Thursday, April 12, 2018

13/04/2018: Current market sizes for fishmeal across farmed fish species

by Dr Neil Auchterlonie, Technical Director, IFFO 

We were very pleased to welcome to the IFFO office in London this week the new IFFO President, Eduardo Goycoolea from Chile. 
 
Eduardo is the President of IFFO over the 2018-2019 period, and it was a great opportunity to review our work and think strategically about the future for IFFO and the global fishmeal and fish oil industry for that period and beyond.

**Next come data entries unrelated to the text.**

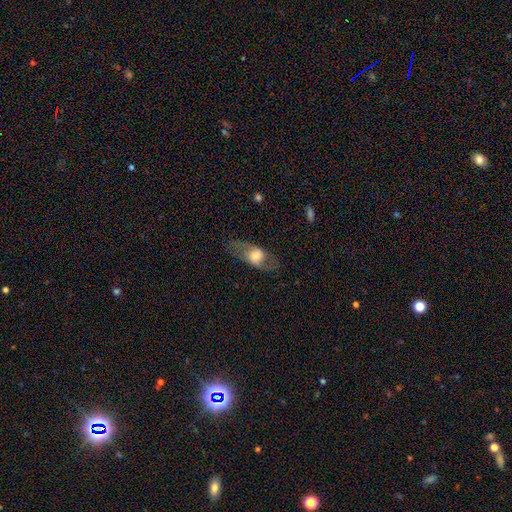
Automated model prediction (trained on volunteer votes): smooth_or_featured: featured or disk (p=0.53) [alt: smooth p=0.40]
disk_edge_on: no (p=0.76) [alt: yes p=0.24]
merging: none (p=0.73) [alt: minor disturbance p=0.15]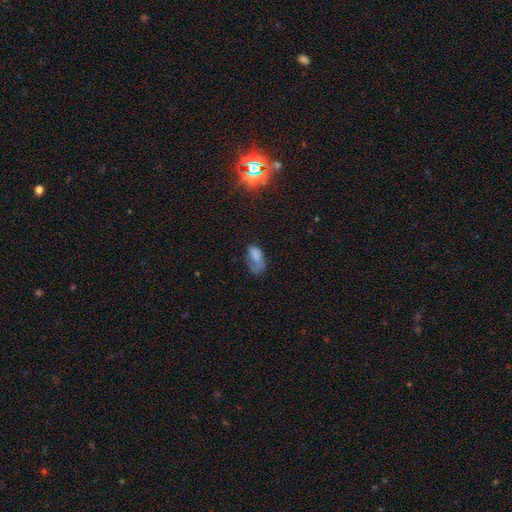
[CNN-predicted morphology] Smooth or featured: smooth — 72% (featured or disk — 17%)
How rounded: in between — 91% (round — 5%)
Merging: major disturbance — 33% (none — 32%)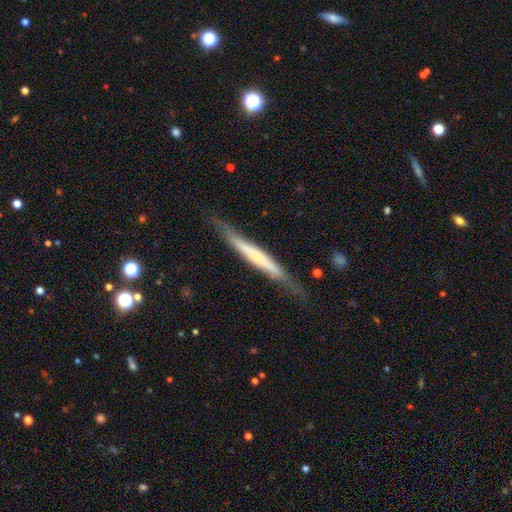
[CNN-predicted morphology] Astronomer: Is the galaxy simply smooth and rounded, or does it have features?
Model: featured or disk — 57% (runner-up: smooth, 37%).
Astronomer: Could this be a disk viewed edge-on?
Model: yes — 91%.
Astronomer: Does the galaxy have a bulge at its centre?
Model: none — 54% (runner-up: rounded, 35%).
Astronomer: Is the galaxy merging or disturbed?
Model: none — 75%.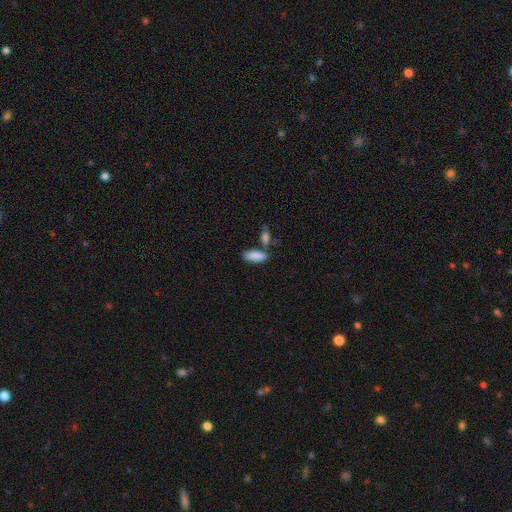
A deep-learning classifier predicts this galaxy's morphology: Smooth or featured: smooth — 87% (featured or disk — 7%)
How rounded: in between — 70% (cigar-shaped — 28%)
Merging: none — 62% (merger — 22%)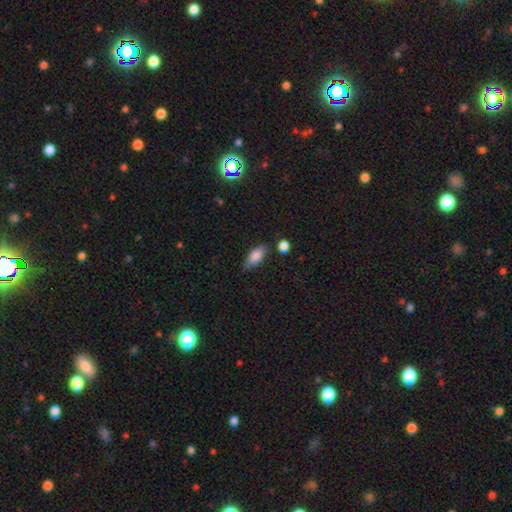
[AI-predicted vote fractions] Q: Smooth or featured?
A: smooth (85%); runner-up: featured or disk (9%)
Q: How rounded?
A: in between (84%); runner-up: cigar-shaped (13%)
Q: Merging?
A: none (71%); runner-up: minor disturbance (20%)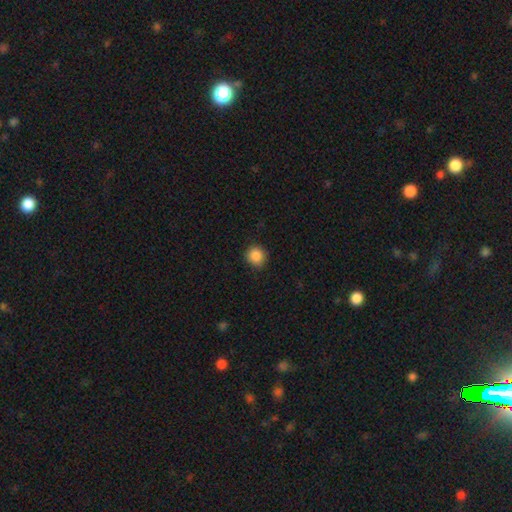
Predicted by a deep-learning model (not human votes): Smooth or featured: smooth — 87% (star or artifact — 9%)
How rounded: round — 92% (in between — 8%)
Merging: none — 90% (minor disturbance — 7%)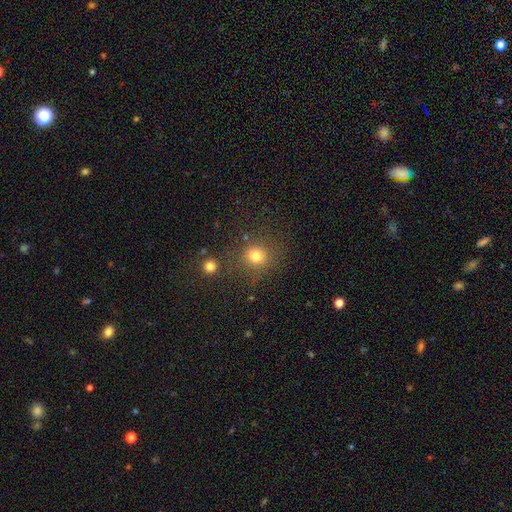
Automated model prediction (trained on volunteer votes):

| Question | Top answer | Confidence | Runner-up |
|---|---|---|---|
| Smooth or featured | smooth | 76% | star or artifact (17%) |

Eduardo has been in the industry for many years and has previously held the position of President, jointly with Helge Korsager, when IFFO was created from the predecessor organisations FEO and IFOMA in 2001, so he brings a wealth of understanding and knowledge to the strategic planning that is so important for a trade body.

One interesting discussion looked at the current market size for fishmeal across the farmed fish species. There is an assumption that the farming of salmonids takes the biggest proportion of fishmeal allocated to aquaculture, but actually it is interesting to look at the data. An analysis of figures for 2016, the last year for which IFFO has complete data at this point, shows that the allocation to shrimp feed was 941,000 tonnes, and that to salmonids was 730,000 tonnes.

Another way to put it is to say that the amount going to salmonid feed is a little over three quarters that allocated to shrimp. The next closest species group in 2016 was the freshwater species, taking a total of 446,000 tonnes of fishmeal, a surprising quantity for a species that has comparatively low inclusion rates in feed but with a volume of production that clearly carries a significant impact on global fishmeal supply. Other groups such as the carps, eels, marine species and tilapias varied between 116,000 tonnes and 278,000 tonnes total usage in 2016.